Error creating: Pod "<random pod in namespace>" is invalid: spec.containers[0].volumeMounts[13].mountPath: Invalid value: "/otel-auto-instrumentation": must be unique
The steps to reproduce are below.
I am trying to install OpenTelemetry in our Staging Environment, the collector being in DaemonSet Mode.
- Installing Operator Using standard process as described in documentation via helm charts (https://github.com/open-telemetry/opentelemetry-helm-charts/tree/main/charts/opentelemetry-operator)
helm install --namespace staging \
opentelemetry-operator open-telemetry/opentelemetry-operator
which creates opentelemetry-operator
deployment running 1 pod with 3 running containers (istio-proxy,manager,kube-rbac-proxy)
- On Second Step, I install Collector via below config
apiVersion: opentelemetry.io/v1alpha1
kind: OpenTelemetryCollector
metadata:
name: otlp-collector-daemonset
namespace: staging
spec:
mode: daemonset
hostNetwork: true
serviceAccount: otel-serviceaccount
env:
- name: KUBE_NODE_NAME
valueFrom:
fieldRef:
apiVersion: v1
fieldPath: spec.nodeName
config: |
receivers:
otlp:
protocols:
grpc:
http:
processors:
batch:
k8sattributes:
filter:
node_from_env_var: KUBE_NODE_NAME
namespace: staging
exporters:
otlp:
endpoint: https://<NR_endpoint>:4317
headers:
"api-key": <NR_API_KEY>
logging:
verbosity: detailed
service:
pipelines:
traces:
receivers: [otlp]
processors: [batch]
exporters: [logging,otlp]
metrics:
receivers: [otlp]
processors: [batch]
exporters: [logging,otlp]
which successfully creates our otlp-collector-daemonset-collector
daemoneset, running 1 pod on each node in the namespace (running 1 container named otc-container
on each pod)
- Install Auto-instrumentation The instrumentation is enabled when an Instrumentation CR is present in the cluster and a namespace or workload is annotated, so i first install JAVA instrumentation CR as per below
apiVersion: opentelemetry.io/v1alpha1
kind: Instrumentation
metadata:
name: java-instrumentation
namespace: staging
spec:
exporter:
endpoint: http://otlp-collector-daemonset-collector:4317
propagators:
- tracecontext
- baggage
- b3
sampler:
type: always_on
java:
image: ghcr.io/open-telemetry/opentelemetry-operator/autoinstrumentation-java:latest
kubectl -n staging apply -f manifests/instrumentations/java_instrumentation.yaml
- Now, annotate the staging namespace.
kubectl -n staging patch namespace staging -p '{"metadata":{"annotations":{"instrumentation.opentelemetry.io/inject-java":"true"}}}'
When i run try to rollout restart the collector daemonset kubectl -n staging rollout restart daemonset otlp-collector-daemonset-collector
it only restarts one pod, and not all (and the new pod is now with two containers, otc-container
and init container opentelemetry-auto-instrumentation
)
When we rollout restart any deployment in the namespace, it comes up with new init container opentelemetry-auto-instrumentation
(as expected)
Since, the auto-instrumentation is injected in the first container of the pod by default, we need to specify the container names to inject auto-instrumentation to. we do this via annotating the namespace.

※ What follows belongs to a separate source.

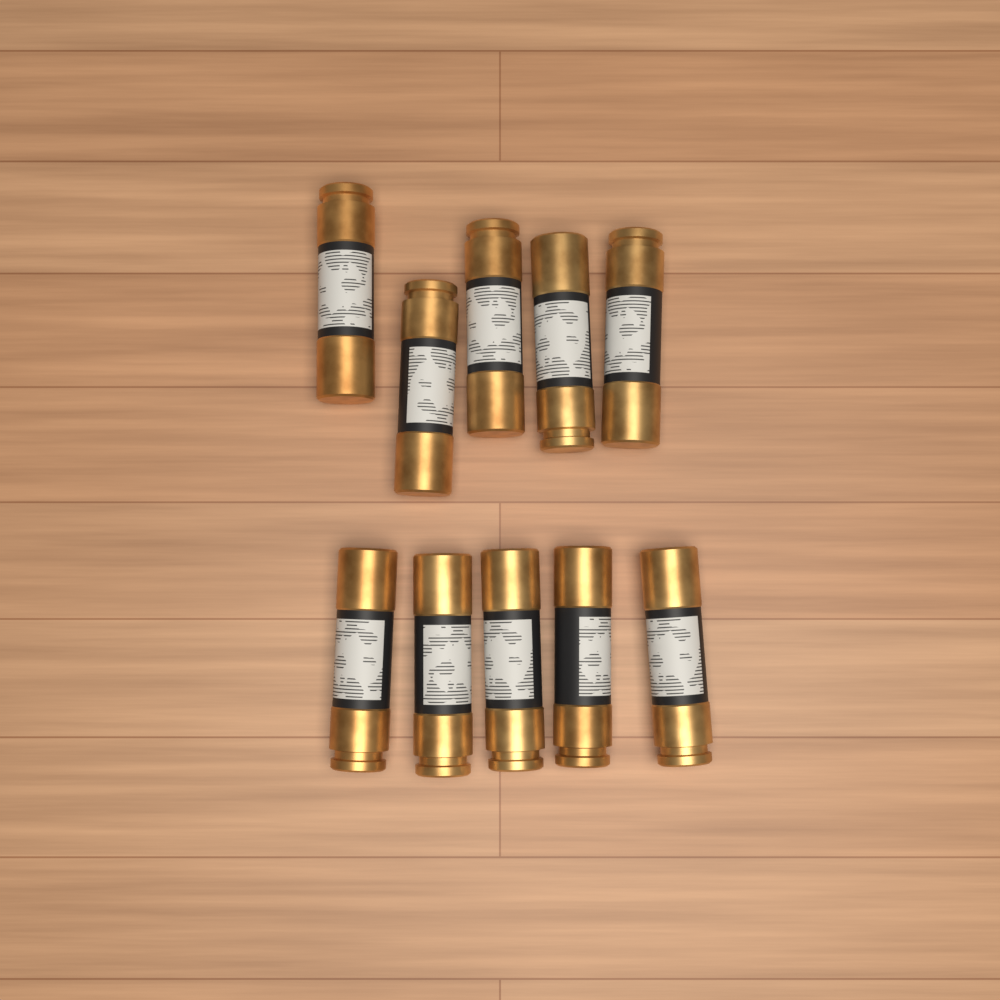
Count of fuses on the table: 10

kubectl -n staging patch namespace staging -p '{"metadata":{"annotations":{"instrumentation.opentelemetry.io/container-names":"container_2_from_deployment_x,conatiner_2_deployment_y"}}}'
And then, i rollout restart the two deployments containing these pods, the rollout happens fine, and they also start exporting the data to New Relic (As Expected).
However, this is where the problem arises, its blocking any new resource creation in the namespace, with error
Error creating: Pod "<some randome pod in namespace>" is invalid: spec.containers[0].volumeMounts[13].mountPath: Invalid value: "/otel-auto-instrumentation": must be unique
this is fixed by putting only 1 conatiner in the "instrumentation.opentelemetry.io/container-names"
annotation.
I think this might be because the containers have to belong to same pod ? If yes, what should be the workaround? (my goal is to annotate namespace to auto-instrument all Java applications at once, instead of adding annotations individually to deployment templates.)